Среди этого домашнего триумвирата нередко являлись Пушкин и я. Для нас, как для посторонних зрителей, подобное соединение составляло живую повесть или картину фламандской школы. Я в те дни, как мне кажется, ещё и не имел понятия о волокитстве; а Е., при блеске красоты своей, положительно не имела понятия о блестящем уме Пушкина. Ограниченная, как многие, в развитии умственных сил, она видела в Пушкине ничего более, как стихотворца, и как знать, быть может, подобного молдавскому переводчику Федры[102], или одному из многих, которые только что пишут стишки.

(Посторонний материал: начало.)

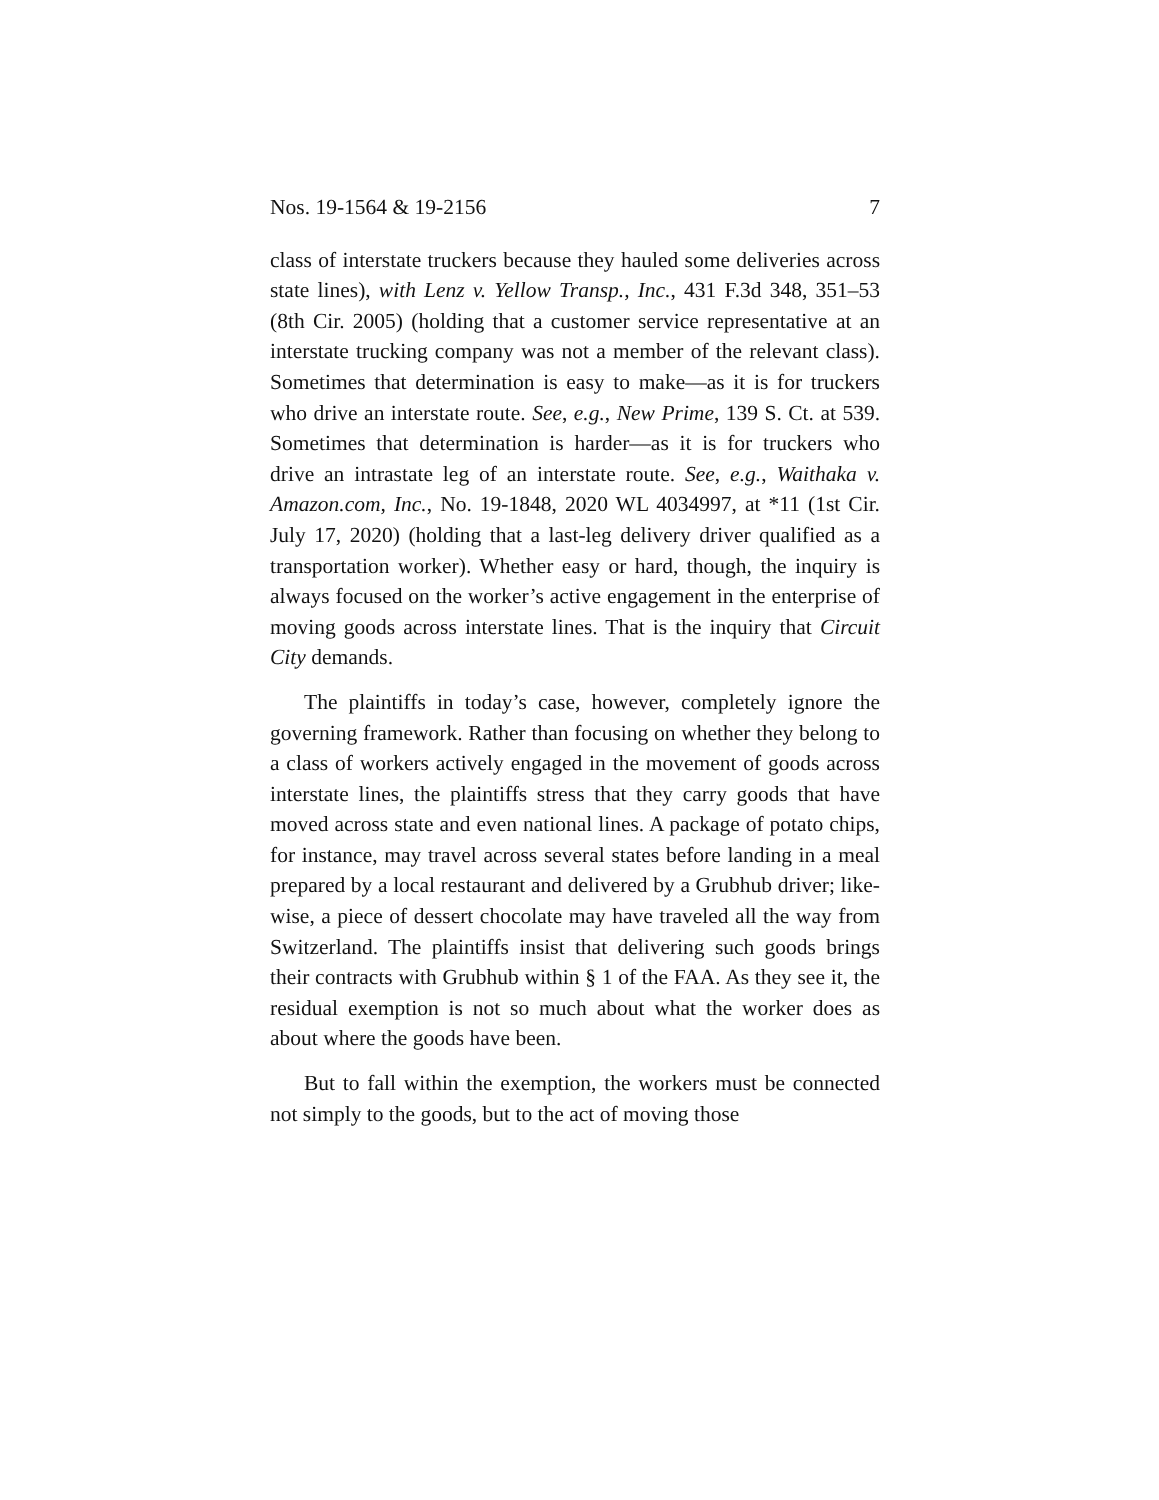Nos. 19-1564 & 19-2156 7
class of interstate truckers because they hauled some deliver­ies across state lines), with Lenz v. Yellow Transp., Inc., 431 F.3d 348, 351–53 (8th Cir. 2005) (holding that a customer service representative at an interstate trucking company was not a member of the relevant class). Sometimes that determination is easy to make—as it is for truckers who drive an interstate route. See, e.g., New Prime, 139 S. Ct. at 539. Sometimes that determination is harder—as it is for truckers who drive an in­trastate leg of an interstate route. See, e.g., Waithaka v. Ama­zon.com, Inc., No. 19-1848, 2020 WL 4034997, at *11 (1st Cir. July 17, 2020) (holding that a last-leg delivery driver qualified as a transportation worker). Whether easy or hard, though, the inquiry is always focused on the worker’s active engage­ment in the enterprise of moving goods across interstate lines. That is the inquiry that Circuit City demands.
The plaintiffs in today’s case, however, completely ignore the governing framework. Rather than focusing on whether they belong to a class of workers actively engaged in the movement of goods across interstate lines, the plaintiffs stress that they carry goods that have moved across state and even national lines. A package of potato chips, for instance, may travel across several states before landing in a meal prepared by a local restaurant and delivered by a Grubhub driver; like­wise, a piece of dessert chocolate may have traveled all the way from Switzerland. The plaintiffs insist that delivering such goods brings their contracts with Grubhub within § 1 of the FAA. As they see it, the residual exemption is not so much about what the worker does as about where the goods have been.
But to fall within the exemption, the workers must be con­nected not simply to the goods, but to the act of moving those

Под влиянием подобного разумения та же Е., как другие, однажды обратилась к Пушкину с просьбою.
— Ах, m-r Пушкин, — сказала она, — я хочу просить вас.
— Что прикажете? — отвечал Пушкин, с обычным ему вниманием.
— Напишите мне что-нибудь, — с улыбкой произнесла Е.
— Хорошо, хорошо, пожалуй, извольте, — отвечал Пушкин, смеясь.
Когда мы выходили от Е., то я спросил его:
— Что ж ты ей напишешь? Мадригал? да?